INFORMATION PROVIDED
————
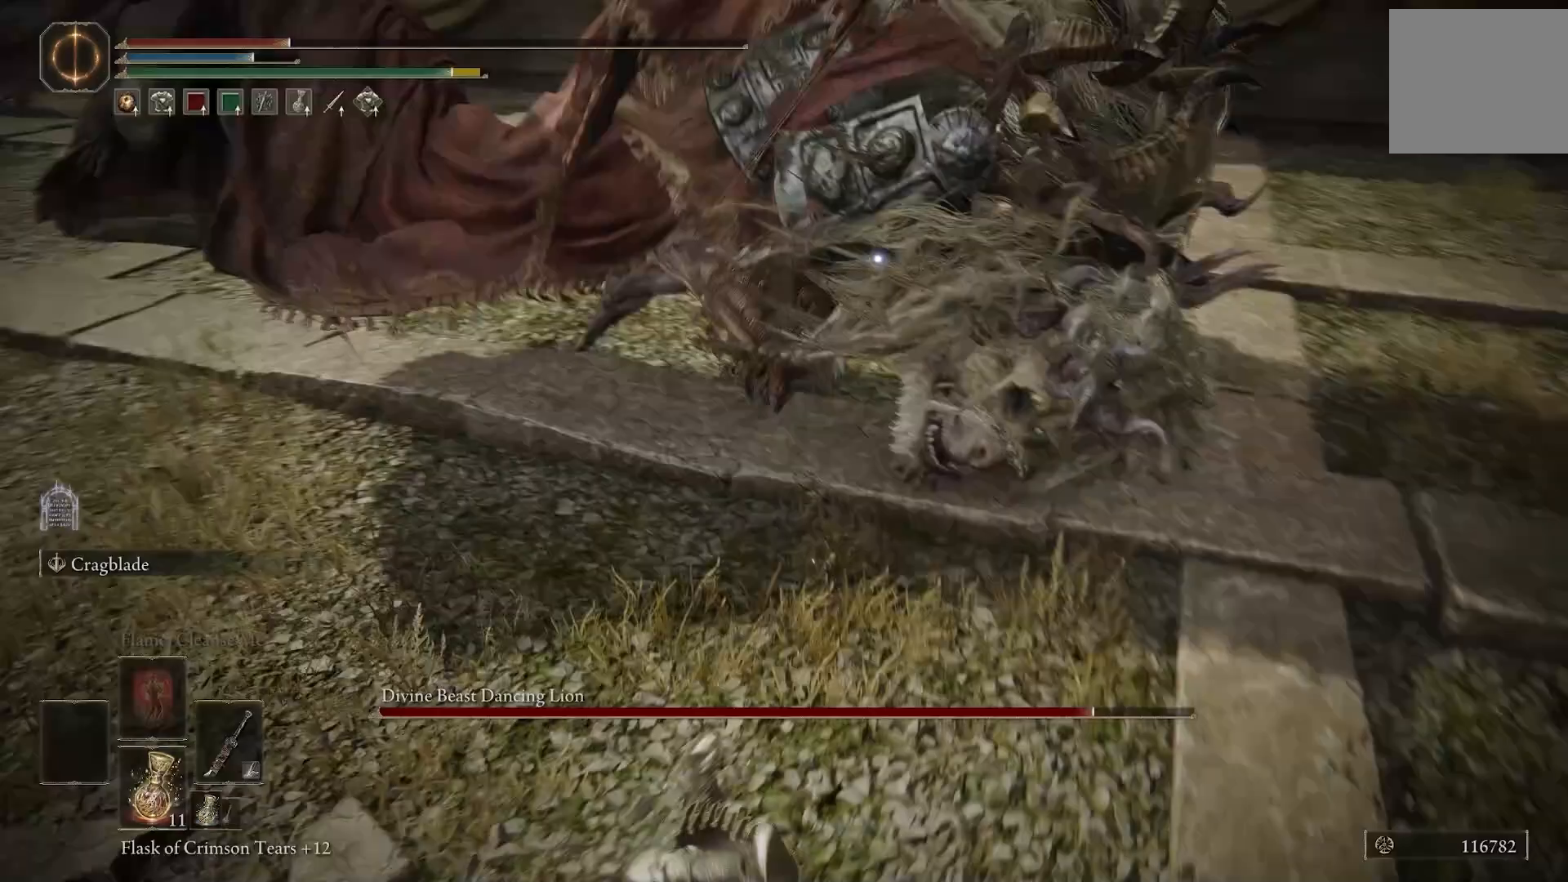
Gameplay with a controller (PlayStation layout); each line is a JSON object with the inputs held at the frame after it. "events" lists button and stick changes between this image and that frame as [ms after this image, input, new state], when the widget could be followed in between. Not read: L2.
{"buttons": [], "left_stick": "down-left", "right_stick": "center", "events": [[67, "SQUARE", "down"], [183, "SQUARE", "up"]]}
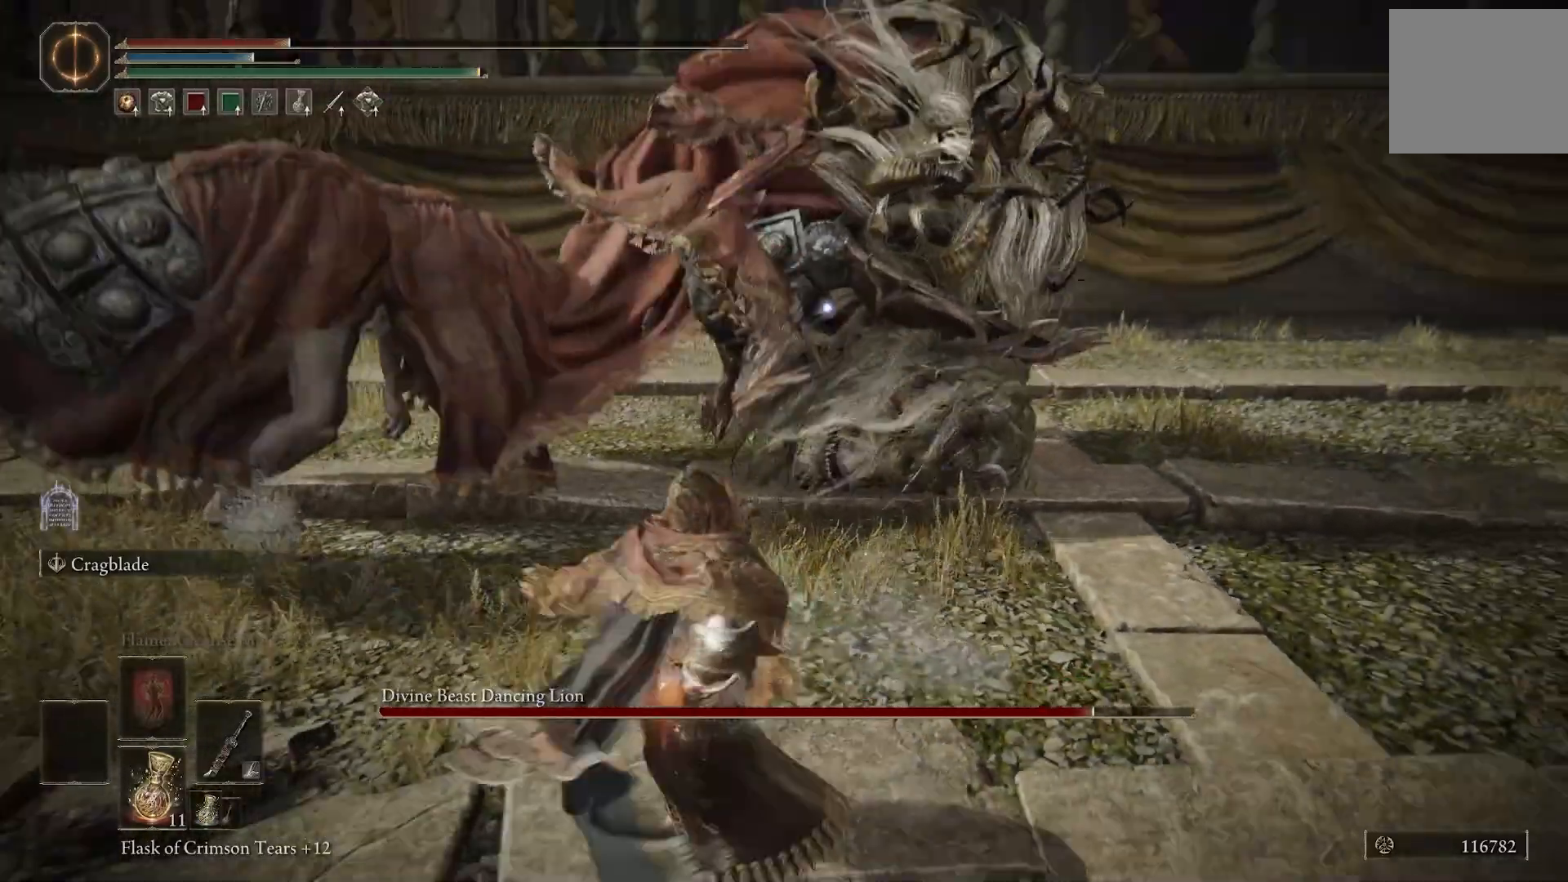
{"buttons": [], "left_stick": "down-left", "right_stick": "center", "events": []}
————
WHAT IS EXPECTED
Whenever a picture appears in the listing, leave it out; copy everything else exactly.

SOLVED PROBLEM
Gameplay with a controller (PlayStation layout); each line is a JSON object with the inputs held at the frame after it. "events" lists button and stick changes between this image and that frame as [ms after this image, input, new state], when the widget could be followed in between. Not read: L2.
{"buttons": [], "left_stick": "down-left", "right_stick": "center", "events": [[67, "SQUARE", "down"], [183, "SQUARE", "up"]]}
{"buttons": [], "left_stick": "down-left", "right_stick": "center", "events": []}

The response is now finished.